*** Passage shown ***
Lovely & Amazing (2002)

2 Stars (out of 4)

'Amazing' Waste

By Jeffrey M. Anderson

Lovely & Amazing is an attempt to make an indie chick flick -- a Divine Secrets of the Ya-Ya Sisterhood infused with guts and glory. To accomplish this, writer/director Nicole Holofcener (Walking and Talking) fills her story with aggravating, selfish, clueless and ultimately abrasive characters. And while there's nothing wrong with that intrinsically -- some of our greatest actors have accomplished great things while playing scoundrels -- Lovely & Amazing wants us to like these people and have a good time on a surfacy romantic comedy-level. As a result, Holofcener sets the movie up in such a way that only two things can happen: either everyone experiences a completely illogical, life-changing redemption, or the charactrs leave off in such an unsatisfying manner that we wish we'd just stayed home. Either way, Lovely & Amazing fails.
*** The data ***
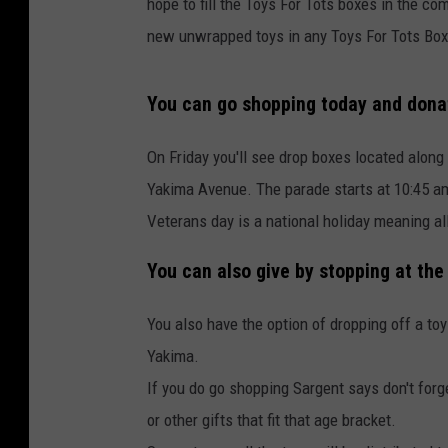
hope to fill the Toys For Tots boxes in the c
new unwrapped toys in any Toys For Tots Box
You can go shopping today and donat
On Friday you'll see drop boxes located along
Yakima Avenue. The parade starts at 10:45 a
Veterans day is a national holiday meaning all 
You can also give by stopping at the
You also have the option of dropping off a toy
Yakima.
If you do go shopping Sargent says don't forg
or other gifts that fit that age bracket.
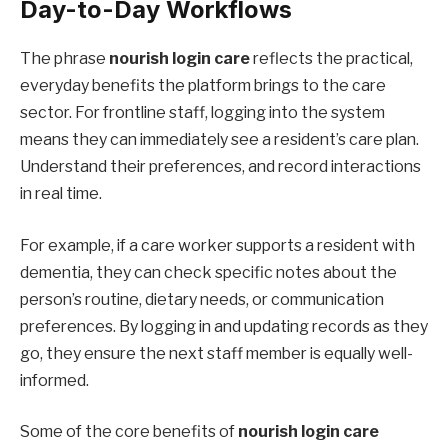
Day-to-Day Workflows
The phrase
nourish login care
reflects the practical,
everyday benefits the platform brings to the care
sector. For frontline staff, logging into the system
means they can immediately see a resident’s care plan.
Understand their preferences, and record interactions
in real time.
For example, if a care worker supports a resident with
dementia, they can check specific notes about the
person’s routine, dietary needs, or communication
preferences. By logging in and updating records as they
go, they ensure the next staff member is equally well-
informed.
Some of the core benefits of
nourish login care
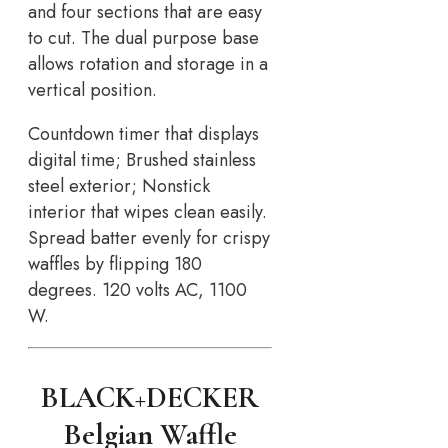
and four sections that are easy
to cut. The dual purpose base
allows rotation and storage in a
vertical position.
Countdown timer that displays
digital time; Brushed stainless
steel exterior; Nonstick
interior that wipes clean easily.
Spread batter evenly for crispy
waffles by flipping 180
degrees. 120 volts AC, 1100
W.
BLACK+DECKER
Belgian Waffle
***
*** The data ***
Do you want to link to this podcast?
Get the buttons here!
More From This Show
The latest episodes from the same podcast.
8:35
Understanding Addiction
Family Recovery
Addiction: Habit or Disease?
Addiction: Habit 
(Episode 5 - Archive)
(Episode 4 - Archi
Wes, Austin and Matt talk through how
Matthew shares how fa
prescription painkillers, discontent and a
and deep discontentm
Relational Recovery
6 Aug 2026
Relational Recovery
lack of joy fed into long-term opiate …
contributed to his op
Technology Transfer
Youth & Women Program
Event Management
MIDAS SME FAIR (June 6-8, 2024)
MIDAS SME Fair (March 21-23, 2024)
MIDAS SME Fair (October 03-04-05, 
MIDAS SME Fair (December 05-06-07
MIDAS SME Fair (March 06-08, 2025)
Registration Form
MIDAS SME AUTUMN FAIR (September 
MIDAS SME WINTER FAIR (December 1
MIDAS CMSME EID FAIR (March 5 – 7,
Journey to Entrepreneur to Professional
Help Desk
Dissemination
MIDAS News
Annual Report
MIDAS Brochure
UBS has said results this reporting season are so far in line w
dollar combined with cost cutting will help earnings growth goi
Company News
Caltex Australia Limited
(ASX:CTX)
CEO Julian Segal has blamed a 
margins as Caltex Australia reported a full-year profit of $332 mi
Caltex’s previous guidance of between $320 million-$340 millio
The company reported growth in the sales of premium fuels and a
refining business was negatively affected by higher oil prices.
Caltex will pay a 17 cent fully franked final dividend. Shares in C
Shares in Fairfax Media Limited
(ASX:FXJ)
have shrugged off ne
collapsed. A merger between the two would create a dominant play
***
- **Exercises**
(1) What star rating does the film review give Lovely & Amazing?
(2) Quote the film review, everything from "2 Stars (out" down to "Lovely & Amazing fails.".
(3) List the adjectives the film review uses to describe the characters Holofcener fills her story with.

- **Solutions per task**
(1) 2 stars out of 4.

(2)
2 Stars (out of 4)

'Amazing' Waste

By Jeffrey M. Anderson

Lovely & Amazing is an attempt to make an indie chick flick -- a Divine Secrets of the Ya-Ya Sisterhood infused with guts and glory. To accomplish this, writer/director Nicole Holofcener (Walking and Talking) fills her story with aggravating, selfish, clueless and ultimately abrasive characters. And while there's nothing wrong with that intrinsically -- some of our greatest actors have accomplished great things while playing scoundrels -- Lovely & Amazing wants us to like these people and have a good time on a surfacy romantic comedy-level. As a result, Holofcener sets the movie up in such a way that only two things can happen: either everyone experiences a completely illogical, life-changing redemption, or the charactrs leave off in such an unsatisfying manner that we wish we'd just stayed home. Either way, Lovely & Amazing fails.

(3) aggravating, selfish, clueless, abrasive